Resume the excerpt on data splits right after its last line, carrying it on in the same style.

§ EXCERPT

--*--

With DataInterfaces it's possible to define a data split that can be used to split your data into different sets. This is typically useful for traditional ML models where you want to split your data into train, test and validation sets. The DataSplit class ensures reproducibility by storing the split logic with the data.

DataInterfaces support the following types of splits:

ColumnSplit: Split the data based on a column value. This is common when using pandas or polars dataframes. ColumnSplit expects a column name, value, type (either builtin or timestamp) and an optional inequality (defualts to ==).
StartStopSplit: Split the data based on a start and stop index. This is common when using numpy arrays or pyarrow tables. StartStopSplit expects a start and stop index.
IndiceSplit: Split the data based on a list of indices. This is common when using numpy arrays or pyarrow tables. IndiceSplit expects a list of indices.

When creating a DataSplit, you must provide a label and at least one of the following: ColumnSplit, StartStopSplit or IndiceSplit

Creating Data Splits¶

from opsml.data import DataSplit, ColumnSplit, StartStopSplit, IndiceSplit, Inequality, ColType

# Example of ColumnSplit
split = ColumnSplit(
    column_name="foo",
    column_value=3,
    column_type=ColType.Builtin,
    inequality=Inequality.LesserThan, # "<" will also work
)

# timestamp example
split = ColumnSplit(
    column_name="timestamp",
    column_value=datetime.datetime(2022, 1, 1).timestamp(),
    column_type=ColType.Timestamp,
    inequality=">",
)

# Example of StartStopSplit
split = DataSplit(
    label="train",
    start_stop_split=StartStopSplit(start=3, stop=5),
)

--*--

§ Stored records
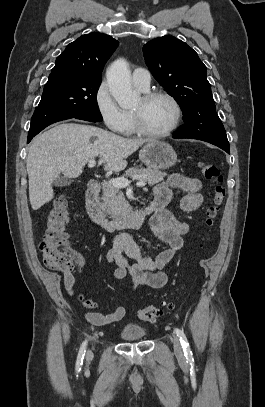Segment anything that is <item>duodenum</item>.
Segmentation results:
<instances>
[{
    "mask_svg": "<svg viewBox=\"0 0 265 407\" xmlns=\"http://www.w3.org/2000/svg\"><path fill=\"white\" fill-rule=\"evenodd\" d=\"M100 184L90 180L86 192V210L90 219L108 232H115L124 228H139L147 215L163 205L161 200H153L147 204L136 207L120 219H109L99 202Z\"/></svg>",
    "mask_w": 265,
    "mask_h": 407,
    "instance_id": "duodenum-1",
    "label": "duodenum"
}]
</instances>
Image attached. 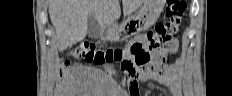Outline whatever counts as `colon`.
<instances>
[{
	"instance_id": "1",
	"label": "colon",
	"mask_w": 232,
	"mask_h": 96,
	"mask_svg": "<svg viewBox=\"0 0 232 96\" xmlns=\"http://www.w3.org/2000/svg\"><path fill=\"white\" fill-rule=\"evenodd\" d=\"M186 3L184 0H167L166 18L159 22L154 31L147 35L145 45L134 44L124 50L101 49L91 42H81L76 46L71 55L90 63H120L122 68L137 77L143 72L161 71V66L150 62V55L156 62L163 61L172 52L171 44L182 24ZM67 61L61 62L64 66Z\"/></svg>"
}]
</instances>
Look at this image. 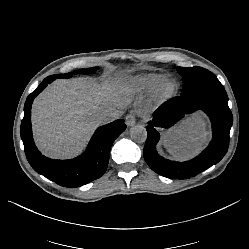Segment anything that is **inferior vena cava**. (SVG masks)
I'll return each instance as SVG.
<instances>
[{
	"instance_id": "1",
	"label": "inferior vena cava",
	"mask_w": 249,
	"mask_h": 249,
	"mask_svg": "<svg viewBox=\"0 0 249 249\" xmlns=\"http://www.w3.org/2000/svg\"><path fill=\"white\" fill-rule=\"evenodd\" d=\"M97 117L99 119V125H103L117 119L119 117V114L117 112L113 113L103 112V113H98Z\"/></svg>"
}]
</instances>
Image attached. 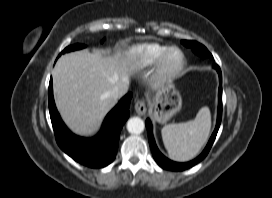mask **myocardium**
<instances>
[{
    "label": "myocardium",
    "instance_id": "f54148a6",
    "mask_svg": "<svg viewBox=\"0 0 272 198\" xmlns=\"http://www.w3.org/2000/svg\"><path fill=\"white\" fill-rule=\"evenodd\" d=\"M175 51L179 52L180 54V62L176 67L169 68L168 67L169 56ZM185 66L186 57L184 52L178 47H169L156 63V67L153 73L154 79L160 83L172 82L182 74V72L185 69Z\"/></svg>",
    "mask_w": 272,
    "mask_h": 198
}]
</instances>
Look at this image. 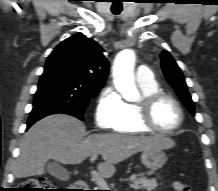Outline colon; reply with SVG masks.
<instances>
[{
  "label": "colon",
  "instance_id": "obj_1",
  "mask_svg": "<svg viewBox=\"0 0 218 191\" xmlns=\"http://www.w3.org/2000/svg\"><path fill=\"white\" fill-rule=\"evenodd\" d=\"M177 191H191V187L181 181L175 183ZM19 191H65L57 189L54 184L46 177H36L25 180L21 183Z\"/></svg>",
  "mask_w": 218,
  "mask_h": 191
}]
</instances>
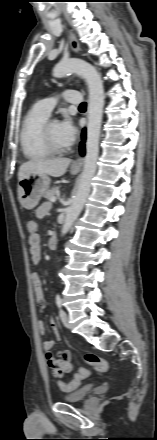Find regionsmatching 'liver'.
Segmentation results:
<instances>
[{
    "label": "liver",
    "instance_id": "obj_1",
    "mask_svg": "<svg viewBox=\"0 0 157 440\" xmlns=\"http://www.w3.org/2000/svg\"><path fill=\"white\" fill-rule=\"evenodd\" d=\"M71 159L53 158V159H33L23 163L18 172V180L31 174H46L52 177H61L65 174Z\"/></svg>",
    "mask_w": 157,
    "mask_h": 440
}]
</instances>
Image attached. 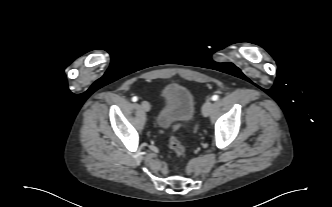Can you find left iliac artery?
<instances>
[{
  "label": "left iliac artery",
  "mask_w": 332,
  "mask_h": 207,
  "mask_svg": "<svg viewBox=\"0 0 332 207\" xmlns=\"http://www.w3.org/2000/svg\"><path fill=\"white\" fill-rule=\"evenodd\" d=\"M218 98H219V96H218V95H213V96L211 97V99H212L213 101H216V100H218Z\"/></svg>",
  "instance_id": "left-iliac-artery-1"
}]
</instances>
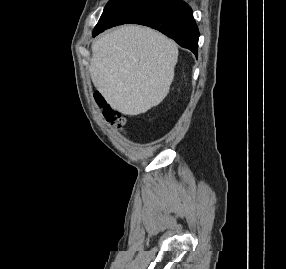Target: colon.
<instances>
[{
	"label": "colon",
	"mask_w": 286,
	"mask_h": 269,
	"mask_svg": "<svg viewBox=\"0 0 286 269\" xmlns=\"http://www.w3.org/2000/svg\"><path fill=\"white\" fill-rule=\"evenodd\" d=\"M96 100L98 104L102 107L103 115L107 122L119 129L123 128L125 125V118L120 114V112L106 104L102 97L98 96L96 97Z\"/></svg>",
	"instance_id": "5ec220e1"
}]
</instances>
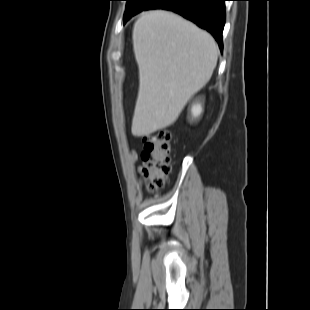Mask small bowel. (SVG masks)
<instances>
[{
    "mask_svg": "<svg viewBox=\"0 0 310 310\" xmlns=\"http://www.w3.org/2000/svg\"><path fill=\"white\" fill-rule=\"evenodd\" d=\"M130 158L132 161H136L138 159V153L135 150H132L130 153Z\"/></svg>",
    "mask_w": 310,
    "mask_h": 310,
    "instance_id": "small-bowel-1",
    "label": "small bowel"
}]
</instances>
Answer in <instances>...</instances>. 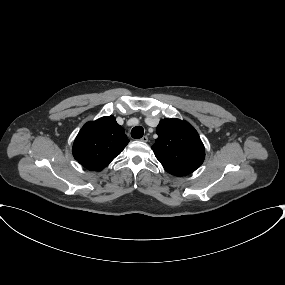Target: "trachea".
<instances>
[{"instance_id": "1", "label": "trachea", "mask_w": 285, "mask_h": 285, "mask_svg": "<svg viewBox=\"0 0 285 285\" xmlns=\"http://www.w3.org/2000/svg\"><path fill=\"white\" fill-rule=\"evenodd\" d=\"M144 134V130L141 126H136L131 130V136L134 139H140Z\"/></svg>"}]
</instances>
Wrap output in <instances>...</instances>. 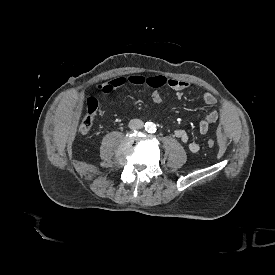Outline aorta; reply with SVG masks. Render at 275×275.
<instances>
[{"mask_svg":"<svg viewBox=\"0 0 275 275\" xmlns=\"http://www.w3.org/2000/svg\"><path fill=\"white\" fill-rule=\"evenodd\" d=\"M148 132L153 133L156 131V125L152 122H150L147 126Z\"/></svg>","mask_w":275,"mask_h":275,"instance_id":"aorta-1","label":"aorta"}]
</instances>
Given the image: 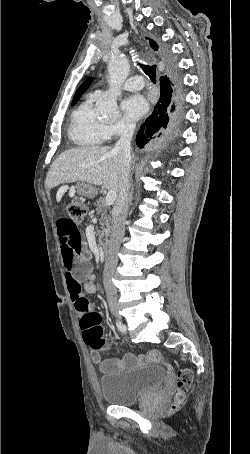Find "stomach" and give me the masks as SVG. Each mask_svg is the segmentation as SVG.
Wrapping results in <instances>:
<instances>
[{"mask_svg":"<svg viewBox=\"0 0 250 454\" xmlns=\"http://www.w3.org/2000/svg\"><path fill=\"white\" fill-rule=\"evenodd\" d=\"M97 193V190L84 182L78 185V194L87 198H93Z\"/></svg>","mask_w":250,"mask_h":454,"instance_id":"1","label":"stomach"}]
</instances>
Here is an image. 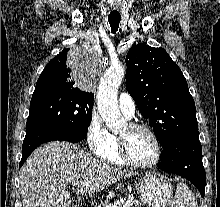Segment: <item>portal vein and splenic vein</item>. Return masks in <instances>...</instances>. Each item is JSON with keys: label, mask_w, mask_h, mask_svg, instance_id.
<instances>
[{"label": "portal vein and splenic vein", "mask_w": 220, "mask_h": 207, "mask_svg": "<svg viewBox=\"0 0 220 207\" xmlns=\"http://www.w3.org/2000/svg\"><path fill=\"white\" fill-rule=\"evenodd\" d=\"M78 184H79L78 180L72 181V186H77ZM122 204H124V200L120 199V200H117L113 203L108 204L106 207H120Z\"/></svg>", "instance_id": "obj_1"}]
</instances>
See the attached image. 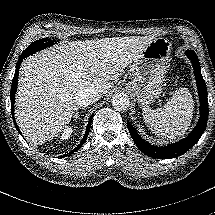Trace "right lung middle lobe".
Listing matches in <instances>:
<instances>
[{"label":"right lung middle lobe","mask_w":215,"mask_h":215,"mask_svg":"<svg viewBox=\"0 0 215 215\" xmlns=\"http://www.w3.org/2000/svg\"><path fill=\"white\" fill-rule=\"evenodd\" d=\"M53 45V42L49 40L48 38H43L40 40H37L29 45V47L26 48V50L23 52L27 54V56L32 55L33 53L45 49L46 47Z\"/></svg>","instance_id":"dd1d6c3e"}]
</instances>
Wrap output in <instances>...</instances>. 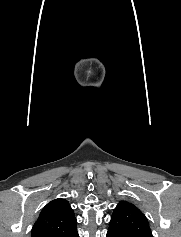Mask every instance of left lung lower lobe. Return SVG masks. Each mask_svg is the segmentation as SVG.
<instances>
[{
  "label": "left lung lower lobe",
  "instance_id": "left-lung-lower-lobe-1",
  "mask_svg": "<svg viewBox=\"0 0 181 237\" xmlns=\"http://www.w3.org/2000/svg\"><path fill=\"white\" fill-rule=\"evenodd\" d=\"M107 237H120V236L108 232Z\"/></svg>",
  "mask_w": 181,
  "mask_h": 237
}]
</instances>
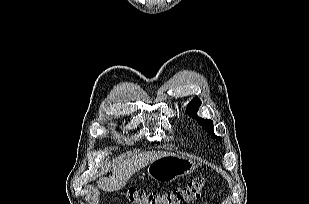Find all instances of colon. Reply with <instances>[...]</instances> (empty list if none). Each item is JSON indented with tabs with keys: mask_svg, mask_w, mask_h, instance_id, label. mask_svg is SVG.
<instances>
[{
	"mask_svg": "<svg viewBox=\"0 0 309 204\" xmlns=\"http://www.w3.org/2000/svg\"><path fill=\"white\" fill-rule=\"evenodd\" d=\"M205 186V177L199 176L186 185L169 192L129 189L124 192V196L131 204H191L200 197Z\"/></svg>",
	"mask_w": 309,
	"mask_h": 204,
	"instance_id": "1",
	"label": "colon"
}]
</instances>
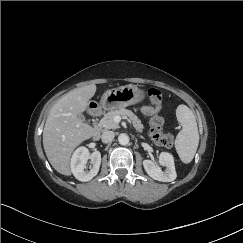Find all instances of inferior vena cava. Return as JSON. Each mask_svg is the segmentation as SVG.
Listing matches in <instances>:
<instances>
[{
  "mask_svg": "<svg viewBox=\"0 0 243 243\" xmlns=\"http://www.w3.org/2000/svg\"><path fill=\"white\" fill-rule=\"evenodd\" d=\"M115 137V133L113 131H105L101 135V140L103 143L111 142Z\"/></svg>",
  "mask_w": 243,
  "mask_h": 243,
  "instance_id": "inferior-vena-cava-1",
  "label": "inferior vena cava"
}]
</instances>
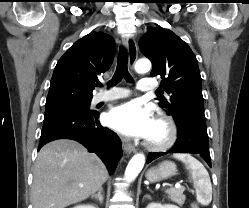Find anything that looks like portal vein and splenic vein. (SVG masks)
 <instances>
[{
	"label": "portal vein and splenic vein",
	"instance_id": "18ae733b",
	"mask_svg": "<svg viewBox=\"0 0 249 208\" xmlns=\"http://www.w3.org/2000/svg\"><path fill=\"white\" fill-rule=\"evenodd\" d=\"M80 187H83V185H80ZM180 187H181L180 183L175 184V188H180Z\"/></svg>",
	"mask_w": 249,
	"mask_h": 208
}]
</instances>
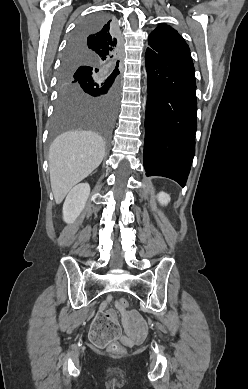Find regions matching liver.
<instances>
[{
    "label": "liver",
    "instance_id": "6515ba94",
    "mask_svg": "<svg viewBox=\"0 0 248 389\" xmlns=\"http://www.w3.org/2000/svg\"><path fill=\"white\" fill-rule=\"evenodd\" d=\"M104 155V140L92 131H68L52 142L48 161L56 204L101 164Z\"/></svg>",
    "mask_w": 248,
    "mask_h": 389
}]
</instances>
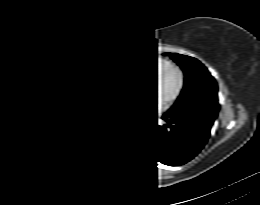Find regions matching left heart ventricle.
<instances>
[{"label":"left heart ventricle","mask_w":260,"mask_h":205,"mask_svg":"<svg viewBox=\"0 0 260 205\" xmlns=\"http://www.w3.org/2000/svg\"><path fill=\"white\" fill-rule=\"evenodd\" d=\"M178 83V74L172 73L158 86V101L160 105H163L172 96L178 86Z\"/></svg>","instance_id":"b2bd125f"}]
</instances>
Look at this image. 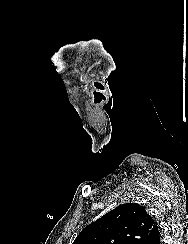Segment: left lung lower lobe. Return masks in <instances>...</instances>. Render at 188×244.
Here are the masks:
<instances>
[{"instance_id": "1", "label": "left lung lower lobe", "mask_w": 188, "mask_h": 244, "mask_svg": "<svg viewBox=\"0 0 188 244\" xmlns=\"http://www.w3.org/2000/svg\"><path fill=\"white\" fill-rule=\"evenodd\" d=\"M150 244H161V236H160V230L157 232L155 237L152 239Z\"/></svg>"}]
</instances>
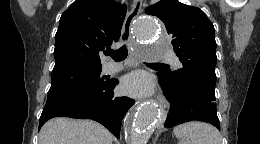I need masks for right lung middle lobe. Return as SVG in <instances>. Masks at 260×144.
<instances>
[{"mask_svg": "<svg viewBox=\"0 0 260 144\" xmlns=\"http://www.w3.org/2000/svg\"><path fill=\"white\" fill-rule=\"evenodd\" d=\"M101 66H70L52 71L49 91L69 88H99L106 84L100 77Z\"/></svg>", "mask_w": 260, "mask_h": 144, "instance_id": "dd1d6c3e", "label": "right lung middle lobe"}]
</instances>
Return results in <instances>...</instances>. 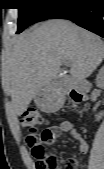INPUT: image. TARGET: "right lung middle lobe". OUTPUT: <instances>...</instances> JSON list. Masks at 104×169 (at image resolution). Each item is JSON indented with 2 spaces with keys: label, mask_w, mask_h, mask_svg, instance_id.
I'll return each instance as SVG.
<instances>
[{
  "label": "right lung middle lobe",
  "mask_w": 104,
  "mask_h": 169,
  "mask_svg": "<svg viewBox=\"0 0 104 169\" xmlns=\"http://www.w3.org/2000/svg\"><path fill=\"white\" fill-rule=\"evenodd\" d=\"M19 6L17 34L29 25L51 18L64 6L76 0H16Z\"/></svg>",
  "instance_id": "dd1d6c3e"
}]
</instances>
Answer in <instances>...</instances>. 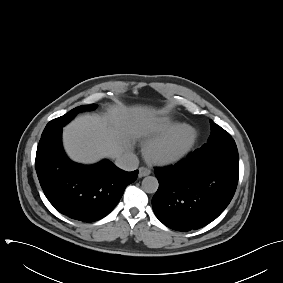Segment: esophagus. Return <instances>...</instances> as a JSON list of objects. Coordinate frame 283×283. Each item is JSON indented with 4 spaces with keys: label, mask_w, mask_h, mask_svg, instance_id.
Masks as SVG:
<instances>
[{
    "label": "esophagus",
    "mask_w": 283,
    "mask_h": 283,
    "mask_svg": "<svg viewBox=\"0 0 283 283\" xmlns=\"http://www.w3.org/2000/svg\"><path fill=\"white\" fill-rule=\"evenodd\" d=\"M151 174V170L147 167H140L139 168V177L148 176Z\"/></svg>",
    "instance_id": "obj_1"
}]
</instances>
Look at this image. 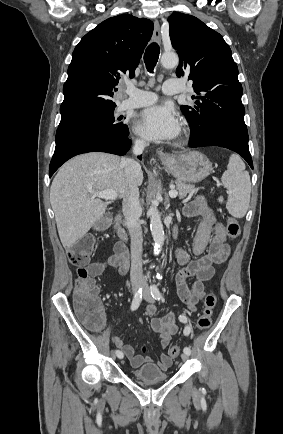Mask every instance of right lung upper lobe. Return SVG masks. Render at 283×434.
<instances>
[{
	"mask_svg": "<svg viewBox=\"0 0 283 434\" xmlns=\"http://www.w3.org/2000/svg\"><path fill=\"white\" fill-rule=\"evenodd\" d=\"M152 32L150 20L126 14L109 18L87 33L68 67L62 117L114 109L115 86L122 74L135 76Z\"/></svg>",
	"mask_w": 283,
	"mask_h": 434,
	"instance_id": "right-lung-upper-lobe-1",
	"label": "right lung upper lobe"
}]
</instances>
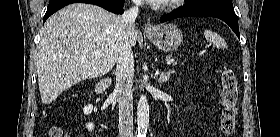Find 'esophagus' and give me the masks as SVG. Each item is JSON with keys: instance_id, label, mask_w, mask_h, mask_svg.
I'll list each match as a JSON object with an SVG mask.
<instances>
[{"instance_id": "34e87169", "label": "esophagus", "mask_w": 280, "mask_h": 137, "mask_svg": "<svg viewBox=\"0 0 280 137\" xmlns=\"http://www.w3.org/2000/svg\"><path fill=\"white\" fill-rule=\"evenodd\" d=\"M144 31H145V33H152V32L155 31V27H154L153 24L147 23V24L145 25Z\"/></svg>"}]
</instances>
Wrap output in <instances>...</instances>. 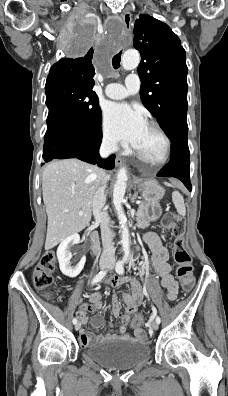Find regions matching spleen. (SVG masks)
I'll list each match as a JSON object with an SVG mask.
<instances>
[{"mask_svg": "<svg viewBox=\"0 0 228 396\" xmlns=\"http://www.w3.org/2000/svg\"><path fill=\"white\" fill-rule=\"evenodd\" d=\"M172 200L177 212L184 216L186 214V208L183 196L178 191H174L172 194Z\"/></svg>", "mask_w": 228, "mask_h": 396, "instance_id": "obj_1", "label": "spleen"}]
</instances>
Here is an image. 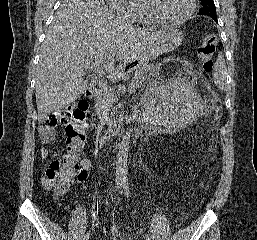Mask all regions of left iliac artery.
Returning a JSON list of instances; mask_svg holds the SVG:
<instances>
[{"label": "left iliac artery", "instance_id": "1", "mask_svg": "<svg viewBox=\"0 0 257 240\" xmlns=\"http://www.w3.org/2000/svg\"><path fill=\"white\" fill-rule=\"evenodd\" d=\"M122 185H123V189H124V191H125V194L127 195V197H129L130 191H129L128 182H127L126 180H124L123 183H122ZM146 240H150L148 235H146Z\"/></svg>", "mask_w": 257, "mask_h": 240}]
</instances>
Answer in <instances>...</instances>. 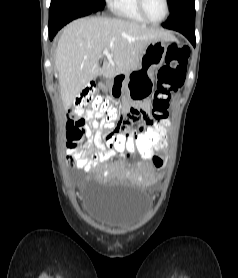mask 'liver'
<instances>
[{
  "label": "liver",
  "instance_id": "6515ba94",
  "mask_svg": "<svg viewBox=\"0 0 238 278\" xmlns=\"http://www.w3.org/2000/svg\"><path fill=\"white\" fill-rule=\"evenodd\" d=\"M160 39L174 38L162 29L118 18L88 17L69 23L58 40L55 54L64 109H69L97 76L112 79L135 70L149 43ZM105 48L109 49V56L100 67Z\"/></svg>",
  "mask_w": 238,
  "mask_h": 278
}]
</instances>
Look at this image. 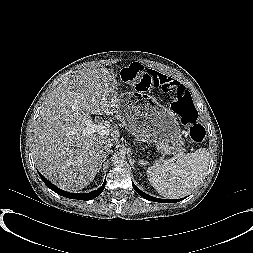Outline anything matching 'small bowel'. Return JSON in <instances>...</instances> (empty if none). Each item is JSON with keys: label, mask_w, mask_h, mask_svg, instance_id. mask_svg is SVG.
I'll list each match as a JSON object with an SVG mask.
<instances>
[{"label": "small bowel", "mask_w": 253, "mask_h": 253, "mask_svg": "<svg viewBox=\"0 0 253 253\" xmlns=\"http://www.w3.org/2000/svg\"><path fill=\"white\" fill-rule=\"evenodd\" d=\"M135 85L139 89L165 90L180 85V83L168 75L150 70L147 72L146 78L138 81Z\"/></svg>", "instance_id": "1"}]
</instances>
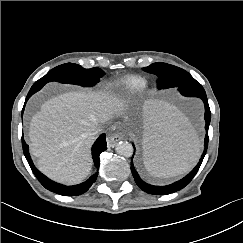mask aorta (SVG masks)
<instances>
[{
	"label": "aorta",
	"instance_id": "762f6f07",
	"mask_svg": "<svg viewBox=\"0 0 243 243\" xmlns=\"http://www.w3.org/2000/svg\"><path fill=\"white\" fill-rule=\"evenodd\" d=\"M116 152L124 157H131L133 154V146L127 141H121L116 145Z\"/></svg>",
	"mask_w": 243,
	"mask_h": 243
}]
</instances>
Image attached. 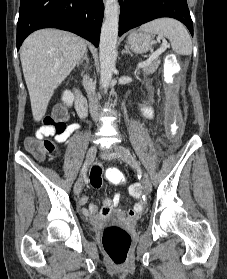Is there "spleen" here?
I'll return each instance as SVG.
<instances>
[{
	"mask_svg": "<svg viewBox=\"0 0 227 279\" xmlns=\"http://www.w3.org/2000/svg\"><path fill=\"white\" fill-rule=\"evenodd\" d=\"M139 30L168 38L172 49L177 54L190 55L192 53V42L188 31L180 22L174 19H156L142 25Z\"/></svg>",
	"mask_w": 227,
	"mask_h": 279,
	"instance_id": "3e777b00",
	"label": "spleen"
}]
</instances>
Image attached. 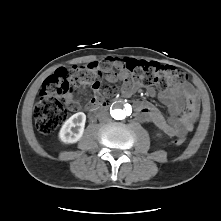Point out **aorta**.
I'll list each match as a JSON object with an SVG mask.
<instances>
[{
	"label": "aorta",
	"mask_w": 221,
	"mask_h": 221,
	"mask_svg": "<svg viewBox=\"0 0 221 221\" xmlns=\"http://www.w3.org/2000/svg\"><path fill=\"white\" fill-rule=\"evenodd\" d=\"M111 116L115 120H123L127 116V112L122 104H116L113 106V109L111 110Z\"/></svg>",
	"instance_id": "obj_1"
}]
</instances>
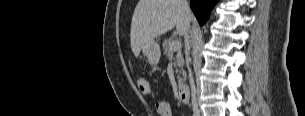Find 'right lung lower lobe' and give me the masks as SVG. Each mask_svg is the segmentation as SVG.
<instances>
[{"label": "right lung lower lobe", "instance_id": "1", "mask_svg": "<svg viewBox=\"0 0 305 116\" xmlns=\"http://www.w3.org/2000/svg\"><path fill=\"white\" fill-rule=\"evenodd\" d=\"M217 0H191L190 7L197 17L200 25H203L209 17L210 10Z\"/></svg>", "mask_w": 305, "mask_h": 116}]
</instances>
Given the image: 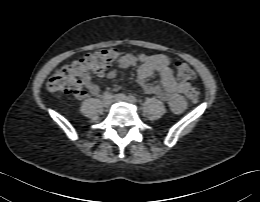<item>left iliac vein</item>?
<instances>
[{
    "mask_svg": "<svg viewBox=\"0 0 260 202\" xmlns=\"http://www.w3.org/2000/svg\"><path fill=\"white\" fill-rule=\"evenodd\" d=\"M113 102H131L124 94H116L112 98Z\"/></svg>",
    "mask_w": 260,
    "mask_h": 202,
    "instance_id": "left-iliac-vein-1",
    "label": "left iliac vein"
}]
</instances>
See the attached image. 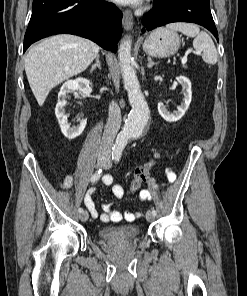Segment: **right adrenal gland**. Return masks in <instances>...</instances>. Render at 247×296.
<instances>
[{"label":"right adrenal gland","mask_w":247,"mask_h":296,"mask_svg":"<svg viewBox=\"0 0 247 296\" xmlns=\"http://www.w3.org/2000/svg\"><path fill=\"white\" fill-rule=\"evenodd\" d=\"M100 55L96 56V63L91 66L90 72H93L96 68L101 70Z\"/></svg>","instance_id":"right-adrenal-gland-1"}]
</instances>
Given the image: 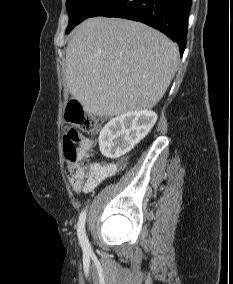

--*--

§ ANSWER TO THIS EXERCISE
# Example of IndiceSplit
split = DataSplit(
    label="train",
    indice_split=IndiceSplit(
        indices=[0, 3],
    ),
)

Data Splits

class Inequality:
    Equal: "Inequality"
    GreaterThan: "Inequality"
    GreaterThanEqual: "Inequality"
    LesserThan: "Inequality"
    LesserThanEqual: "Inequality"

class ColValType:
    String: "ColValType"
    Float: "ColValType"
    Int: "ColValType"
    Timestamp: "ColValType"

class ColType:
    Builtin: "ColType"
    Timestamp: "ColType"

class ColumnSplit:
    column_name: str
    column_value: ColValType
    column_type: ColType
    inequality: Inequality

    def __init__(
        self,
        column_name: str,
        column_value: Union[str, float, int],
        column_type: ColType = ColType.Builtin,
        inequality: Optional[Union[str, Inequality]] = None,
    ) -> None:
        """Define a column split

        Args:
            column_name:
                The name of the column
            column_value:
                The value of the column. Can be a string, float, or int. If
                timestamp, convert to isoformat (str) and specify timestamp coltype
            column_type:
                The type of the column. Defaults to ColType.Builtin. If providing ColtType.Timestamp, the
                column_value should be a float
            inequality:
                The inequality of the column
        """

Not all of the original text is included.